Oct. 21 (UPI) — Spain’s Prime Minister Mariano Rajoy announced Saturday that he plans to begin removing Catalonia’s leaders from office, including President Carles Puigdemont, and take control of the region.

Rajoy, after an emergency meeting of his cabinet in Madrid, said he wouldinvoke Article 155 of the Spanish Constitution, which allows direct rule in a crisis on any of the country’s semi-autonomous regions.

Spain’s Senate must approve the measure, which the government has never used.

According to Spanish law, elections must be held within six months of Article 155, but Rajoy said it was necessary for voting to be held sooner.

“What I have faced is something that I have never confronted in my many years in politics, but I didn’t choose my interlocutor,” Rajoy said.

On Oct. 1, Catalonia held a disputed independence referendum.

Ninety percent of Catalonian’s voted in favor of independence, but only 43 percent chose to participate as many anti-independence supporters boycotted the ballot.

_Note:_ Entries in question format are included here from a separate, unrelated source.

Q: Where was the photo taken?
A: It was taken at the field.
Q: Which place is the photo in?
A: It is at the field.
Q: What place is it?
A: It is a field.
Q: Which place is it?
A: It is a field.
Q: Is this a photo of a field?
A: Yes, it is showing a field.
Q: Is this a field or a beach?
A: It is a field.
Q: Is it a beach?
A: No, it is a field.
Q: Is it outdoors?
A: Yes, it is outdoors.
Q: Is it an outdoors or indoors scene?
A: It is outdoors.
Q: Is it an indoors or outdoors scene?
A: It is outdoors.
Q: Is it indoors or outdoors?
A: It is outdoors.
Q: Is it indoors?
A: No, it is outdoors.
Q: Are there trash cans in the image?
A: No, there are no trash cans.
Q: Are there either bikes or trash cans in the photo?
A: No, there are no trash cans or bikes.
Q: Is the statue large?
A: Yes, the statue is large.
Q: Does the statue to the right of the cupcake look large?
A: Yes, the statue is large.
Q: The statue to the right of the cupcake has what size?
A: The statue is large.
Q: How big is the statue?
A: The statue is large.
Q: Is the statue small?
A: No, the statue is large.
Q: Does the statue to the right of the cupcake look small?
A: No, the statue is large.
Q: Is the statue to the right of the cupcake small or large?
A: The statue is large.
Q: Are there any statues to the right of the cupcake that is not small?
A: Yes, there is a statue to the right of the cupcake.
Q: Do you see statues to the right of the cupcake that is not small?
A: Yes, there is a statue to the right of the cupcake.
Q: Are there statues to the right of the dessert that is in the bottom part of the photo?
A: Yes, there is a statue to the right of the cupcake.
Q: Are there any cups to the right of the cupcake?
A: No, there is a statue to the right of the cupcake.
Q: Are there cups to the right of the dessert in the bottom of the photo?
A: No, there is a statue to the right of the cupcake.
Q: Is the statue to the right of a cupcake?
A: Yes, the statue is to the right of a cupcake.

Puigdemont and other regional leaders suspended a declaration of independence to allow for talks. He then ignored two deadlines set by the national government

Rajoy said, in removing the leaders, his government was ending “a unilateral process, contrary to the law and searching for confrontation.”

“No government of any democratic country can accept that the law be violated, ignored and changed,” he said.